The famine that struck Ethiopia was a poignant reminder of Africa's
tragedy. In a dramatic plea, Ethiopia's foreign minister accused Europe
of waiting ''to see skeletons on screens" before agreeing to send aid to
drought-stricken citizens of his country, currently threatened with famine.
The EU's development commissioner responded by saying that Europe is mobilising
aid, but in Brussels strong fears exist that relief efforts will be hampered
by the simmering war between Ethiopia and its equally destitute neighbour,
Eritrea.
The war - said to be costing both sides around $1 million a day- is
hindering western efforts to send relief supplies to those dying of starvation.
It was EU efforts that persuaded the two sides to let relief agencies use
their ports and transport lines to feed famine stricken people.
However, development aid, as a proportion of the EU economy, has fallen
by a third in the past decade as donor governments decided too much money
was ending up in the wrong pockets. The flow of aid and investment will
not open up again, European experts and commentators agree, unless governments
create the confidence to attract it.
Libya's Colonel Muammer Gadaffi took the opportunity of the summit to
meet with EU president Romano Prodi.

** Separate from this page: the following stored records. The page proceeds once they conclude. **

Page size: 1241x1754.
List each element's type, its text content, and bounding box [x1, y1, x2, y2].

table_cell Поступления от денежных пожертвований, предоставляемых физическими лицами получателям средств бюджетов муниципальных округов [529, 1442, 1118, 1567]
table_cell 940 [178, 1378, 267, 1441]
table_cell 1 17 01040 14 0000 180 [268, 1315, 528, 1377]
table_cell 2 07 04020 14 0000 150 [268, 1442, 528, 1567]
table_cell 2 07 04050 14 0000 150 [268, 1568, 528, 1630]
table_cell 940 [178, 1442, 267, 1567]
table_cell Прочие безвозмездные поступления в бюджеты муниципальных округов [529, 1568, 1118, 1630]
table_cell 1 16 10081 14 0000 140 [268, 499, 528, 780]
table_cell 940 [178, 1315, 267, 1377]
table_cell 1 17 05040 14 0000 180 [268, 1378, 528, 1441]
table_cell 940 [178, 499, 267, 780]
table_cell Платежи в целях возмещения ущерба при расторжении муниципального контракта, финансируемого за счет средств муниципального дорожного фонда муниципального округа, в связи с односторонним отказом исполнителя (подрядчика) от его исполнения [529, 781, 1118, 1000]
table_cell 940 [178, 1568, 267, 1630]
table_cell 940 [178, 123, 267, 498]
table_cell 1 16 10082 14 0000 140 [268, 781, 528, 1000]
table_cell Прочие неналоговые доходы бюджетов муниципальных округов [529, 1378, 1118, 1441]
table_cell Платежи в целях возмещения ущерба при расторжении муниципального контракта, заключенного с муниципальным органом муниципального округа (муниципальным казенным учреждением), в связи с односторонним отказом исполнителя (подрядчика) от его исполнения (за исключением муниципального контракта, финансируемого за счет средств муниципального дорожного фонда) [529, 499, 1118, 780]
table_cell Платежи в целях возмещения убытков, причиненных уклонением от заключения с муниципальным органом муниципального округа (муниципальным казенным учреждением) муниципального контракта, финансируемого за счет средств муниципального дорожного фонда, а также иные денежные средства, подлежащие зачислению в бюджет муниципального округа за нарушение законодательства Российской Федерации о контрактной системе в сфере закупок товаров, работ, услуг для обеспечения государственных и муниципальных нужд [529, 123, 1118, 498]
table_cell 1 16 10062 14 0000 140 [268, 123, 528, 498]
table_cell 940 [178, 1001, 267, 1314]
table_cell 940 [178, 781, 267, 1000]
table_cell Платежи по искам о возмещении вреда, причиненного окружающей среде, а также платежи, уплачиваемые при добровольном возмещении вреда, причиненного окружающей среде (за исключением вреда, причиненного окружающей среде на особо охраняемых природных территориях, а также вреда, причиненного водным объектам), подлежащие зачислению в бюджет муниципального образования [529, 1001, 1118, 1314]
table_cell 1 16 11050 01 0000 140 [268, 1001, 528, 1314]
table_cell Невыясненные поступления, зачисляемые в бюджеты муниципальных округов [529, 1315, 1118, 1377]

The meeting was seen to be another
important step towards rehabilitating the black sheep of the international
community and part of Mr Prodi's personal attempt to help to bring the
Colonel back into the wider international community. Mr Prodi was criticised
by European leaders last December when he invited the Libyan leader to
Brussels, a meeting that ultimately, failed to take place.

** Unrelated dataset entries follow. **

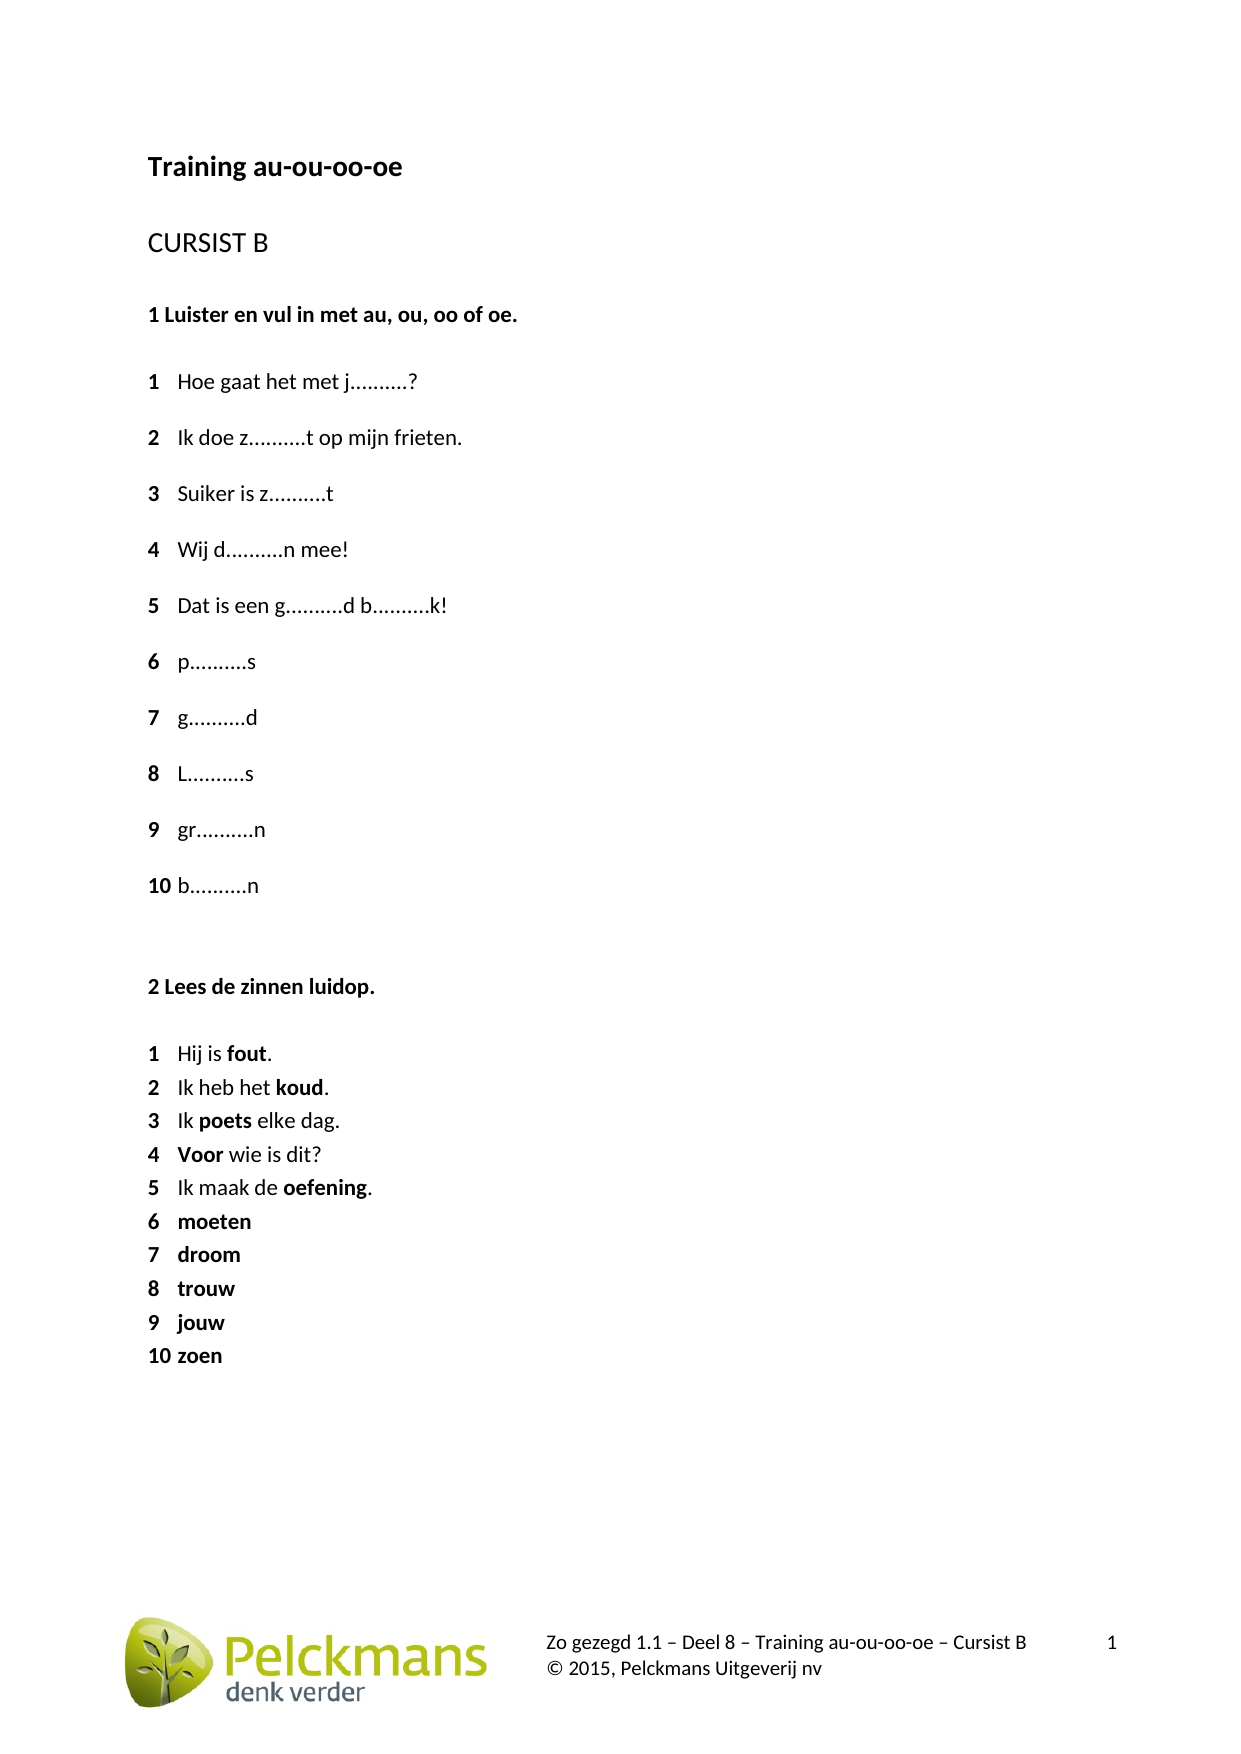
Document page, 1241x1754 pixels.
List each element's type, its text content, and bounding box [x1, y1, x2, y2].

text 4 Voor wie is dit? [148, 1140, 1093, 1168]
text 5 Dat is een g..........d b..........k! [148, 591, 1093, 619]
text 1 Hij is fout. [148, 1039, 1093, 1067]
text Training au-ou-oo-oe [148, 148, 1093, 183]
text 8 L..........s [148, 759, 1093, 787]
text 1 Hoe gaat het met j..........? [148, 367, 1093, 395]
text 7 g..........d [148, 703, 1093, 731]
text 3 Suiker is z..........t [148, 479, 1093, 507]
text 2 Lees de zinnen luidop. [148, 972, 1093, 1000]
text 6 moeten [148, 1207, 1093, 1235]
text 7 droom [148, 1241, 1093, 1268]
text 3 Ik poets elke dag. [148, 1106, 1093, 1134]
text CURSIST B [148, 224, 1093, 259]
text 6 p..........s [148, 647, 1093, 675]
text 10 b..........n [148, 872, 1093, 899]
picture [117, 1613, 504, 1711]
text 2 Ik doe z..........t op mijn frieten. [148, 423, 1093, 451]
text 9 gr..........n [148, 816, 1093, 843]
text 10 zoen [148, 1341, 1093, 1369]
text 1 Luister en vul in met au, ou, oo of oe. [148, 300, 1093, 328]
text 4 Wij d..........n mee! [148, 535, 1093, 563]
text 2 Ik heb het koud. [148, 1073, 1093, 1101]
text 8 trouw [148, 1274, 1093, 1302]
text 9 jouw [148, 1308, 1093, 1336]
text 5 Ik maak de oefening. [148, 1173, 1093, 1201]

The EU wants Libya's official acceptance for the full participation
of both Israel and the Palestinian Authority in the Euro-Med dialogue and
an undertaking that no attempt to block the Middle East peace process,
will be made by the Libyan leader.
Europe renewed its promises
to consider the debt issue
The Colonel used his first international appearance since last year's
lifting of UN sanctions against Libya, to upstage the others. ''Stop looking
at us as slaves,'' he demanded. ''We need water pumps, not democracy.''
Whether they are by now too used to Colonel's tantrums and banner waving,
to take what he says seriously, or for more cunning reasons, European leaders
seemed to be completely unfazed by his remarks. He even found himself courted
by some European leaders eager to take advantage of oil-rich Libya's rehabilitation.
They include Germany's chancellor, Gerhard Schroder, France's president,
Jacques Chirac, Spain's prime minister, Jose Maria Aznar, and Ireland's
prime minister, Bertie Ahern.
Only a few days before the conference Colonel Gadaffi gave his analysis
on America's change of heart. "The Americans made a smart move," said the
Colonel commenting on the US State department sending a delegation to Libya
in March and declaring it safe for US citizens to travel there. "They sent
this delegation after long years of boycott and the rise in oil prices."
On a more serious note, there was a positive mood of reconciliation.
Morocco's King Mohammed, like his father before him, is an advocate of
a greater EU role for his country, but unlike his father he had a meeting
with Algeria's President Abdelaziz Bouteflika to attempt to sort out long-standing
differences between the two.
The isolated military ruler of Sudan, Omar Bashir, made use of the gathering
to cosy up to Egypt's President Hosni Mubarak. Cairo has long been hostile
to Sudan's harbouring of armed Islamists accused of terrorist actions in
the region.
Observers noted the warmth by which attendants greeted President Olusegun
Obasanjo of Nigeria who won a national vote to replace military dictatorship.
The presence of Senegal's outgoing president Abdou Diouf, who lost a democratic
election, was another signal to show that, despite the continent's poor
image, democracy is making headway.
But there were other reminders of Africa's endless strifes. Absent were
the leaders of Ethiopia and Rwanda, who may have preferred not to risk
encountering their respective enemies, the leaders of Eritrea and Congo.
Given the big issues, the huge gathering with conflicting interests, and
non clarity of an agenda the Cairo Declaration - the summit's agreement
on a 110-point charter was something to applaud as an historic achievement.
Written, predictably, in vague and watered-down fashion, it covers a wide
range of concerns from trade to aid to human rights to the return of African
artefacts displayed, or hidden in European museums.
There was vagueness on the EU side too. Europe renewed its promises
to consider the debt issue. And in his concluding remarks, Portugal's prime
minister, Antonio Guterres, said that Europe now "fully understood what
the burden of debt means to Africa." Good stuff if he meant it, now the
EU should put its money where its mouth is.